A DEAL announced to Hong Kong's stock exchange could result in a syndicate developing an "ultra super critical" coal-fired power station outside Kurri Kurri.
Kaisun Holdings announced it had entered a memorandum of understanding for the joint development of "two 1000-megawatt ultra super critical" coal-fired power plants in the Hunter Economic Zone.
At that size, it would more than replace AGL's ailing Liddell power plant, with its 1680MW-capacity, that is due to close in 2022.
The Nature Conservation Council (NCC) has called on all state parties to block the proposal.
“The way Ms Berejiklian and Mr Daley respond to this latest threat will be a test of their commitment to a forward-looking climate and energy policy," NCC chief executive Kate Smolski said.
The Newcastle Herald understands Cessnock City Council's mayor and general manager have been briefed on the plan.
Kaisun, which is incorporated in the Cayman Islands, said it had entered into "strategic cooperation framework" with China Energy Engineering Group - one of the country's biggest power plant developers.
The two would work with Cavcorp, a Parramatta-registered company with $25,002 in paid up shares that is the "initiator for the project", and which has plans to the develop the HEZ site near Kurri Kurri.
Cessnock mayor Bob Pynsent said Francesco Cavasinni, who Cr Pynsent said owns the HEZ site, had briefed the council a few weeks ago on the "left-field" plan.
According to ASIC records, Mr Cavasinni is the only current shareholder of Cavcorp Australia and is both director and secretary of the company dubbed "initiator for the project", which has $25,002 in paid-up shares.

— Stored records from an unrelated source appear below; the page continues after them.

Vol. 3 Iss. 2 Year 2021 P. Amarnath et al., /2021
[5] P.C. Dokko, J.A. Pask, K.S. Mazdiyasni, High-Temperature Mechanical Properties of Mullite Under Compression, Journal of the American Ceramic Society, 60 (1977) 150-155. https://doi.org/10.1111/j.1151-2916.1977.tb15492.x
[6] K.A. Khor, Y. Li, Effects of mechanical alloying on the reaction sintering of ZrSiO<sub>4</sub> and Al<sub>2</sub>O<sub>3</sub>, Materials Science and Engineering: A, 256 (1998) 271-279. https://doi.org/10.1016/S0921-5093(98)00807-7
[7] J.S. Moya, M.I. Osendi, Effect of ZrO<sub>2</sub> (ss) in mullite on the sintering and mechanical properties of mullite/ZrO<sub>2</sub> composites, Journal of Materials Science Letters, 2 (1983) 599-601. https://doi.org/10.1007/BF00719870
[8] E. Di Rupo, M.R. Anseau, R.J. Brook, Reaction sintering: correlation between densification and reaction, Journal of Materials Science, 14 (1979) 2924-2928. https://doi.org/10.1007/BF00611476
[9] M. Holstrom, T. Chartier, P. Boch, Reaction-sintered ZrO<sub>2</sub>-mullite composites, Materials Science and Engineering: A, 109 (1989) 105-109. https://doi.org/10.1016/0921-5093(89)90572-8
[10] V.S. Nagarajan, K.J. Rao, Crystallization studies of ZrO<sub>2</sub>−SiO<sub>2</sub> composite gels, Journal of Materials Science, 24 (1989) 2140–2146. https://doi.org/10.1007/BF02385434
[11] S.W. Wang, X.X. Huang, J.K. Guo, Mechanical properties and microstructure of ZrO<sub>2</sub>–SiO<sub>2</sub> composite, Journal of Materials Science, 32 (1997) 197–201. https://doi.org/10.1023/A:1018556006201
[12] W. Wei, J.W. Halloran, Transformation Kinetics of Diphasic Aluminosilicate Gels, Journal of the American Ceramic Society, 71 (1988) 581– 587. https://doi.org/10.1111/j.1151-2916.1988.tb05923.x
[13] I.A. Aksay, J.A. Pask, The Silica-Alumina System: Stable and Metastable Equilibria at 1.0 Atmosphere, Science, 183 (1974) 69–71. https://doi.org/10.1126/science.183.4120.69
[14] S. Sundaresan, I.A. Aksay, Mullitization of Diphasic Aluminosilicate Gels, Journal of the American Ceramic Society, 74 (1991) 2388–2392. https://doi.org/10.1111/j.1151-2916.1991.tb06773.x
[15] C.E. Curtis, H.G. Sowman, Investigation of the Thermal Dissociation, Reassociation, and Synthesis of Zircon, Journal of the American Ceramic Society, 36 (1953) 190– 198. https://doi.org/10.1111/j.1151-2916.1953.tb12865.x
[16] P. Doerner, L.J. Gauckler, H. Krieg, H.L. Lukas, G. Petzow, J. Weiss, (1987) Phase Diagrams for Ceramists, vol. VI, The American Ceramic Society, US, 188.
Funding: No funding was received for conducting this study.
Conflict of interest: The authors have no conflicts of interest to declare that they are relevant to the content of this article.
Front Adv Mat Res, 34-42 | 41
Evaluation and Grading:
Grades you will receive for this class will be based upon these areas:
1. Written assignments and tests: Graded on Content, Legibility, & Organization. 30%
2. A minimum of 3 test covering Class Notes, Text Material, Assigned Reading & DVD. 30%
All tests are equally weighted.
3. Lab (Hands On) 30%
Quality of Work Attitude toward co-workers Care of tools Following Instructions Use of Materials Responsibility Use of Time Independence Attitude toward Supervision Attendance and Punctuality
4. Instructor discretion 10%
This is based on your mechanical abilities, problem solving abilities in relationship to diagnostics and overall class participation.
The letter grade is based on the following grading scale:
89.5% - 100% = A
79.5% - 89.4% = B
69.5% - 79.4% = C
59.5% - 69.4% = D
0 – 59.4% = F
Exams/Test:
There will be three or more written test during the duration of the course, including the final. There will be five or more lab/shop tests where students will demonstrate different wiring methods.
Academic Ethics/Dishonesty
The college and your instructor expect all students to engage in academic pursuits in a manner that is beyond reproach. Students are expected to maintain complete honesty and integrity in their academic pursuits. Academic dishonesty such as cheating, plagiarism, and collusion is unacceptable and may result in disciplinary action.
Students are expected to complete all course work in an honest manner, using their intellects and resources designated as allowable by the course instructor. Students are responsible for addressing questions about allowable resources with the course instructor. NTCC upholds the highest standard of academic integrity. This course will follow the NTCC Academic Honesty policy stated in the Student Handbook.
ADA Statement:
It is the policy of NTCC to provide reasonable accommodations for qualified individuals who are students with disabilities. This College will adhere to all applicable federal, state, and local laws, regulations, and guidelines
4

A Planning spokesman, however, said "there had been no formal application and no meetings with department officials".
Cr Pynsent said the state would decide the plan's future.
A NSW Planning spokesman said there had been no formal application to date and no meetings with officials.
A spokesman for federal energy minister Angus Taylor said the Morrison government was aware of the reports but said it was "not involved in this MOU".
Greens energy spokesman Adam Bandt said the party would fight "tooth and nail" to prevent the plan.
“We’ve just had the hottest summer on record," he said. "We need to close down coal-fired power stations, not build new ones."
The 850-hectare Hunter Economic Zone had been planned to offer a shot in the arm to Kurri Kurri.
Instead, council plans to approve a development at the site were overruled in the Land and Environment Court in 2016 due to the presence of the endangered regent honeyeater.
"The background is that the HEZ has a history of environmental issues and they would have to be sorted before it could go ahead," Cr Pynsent said.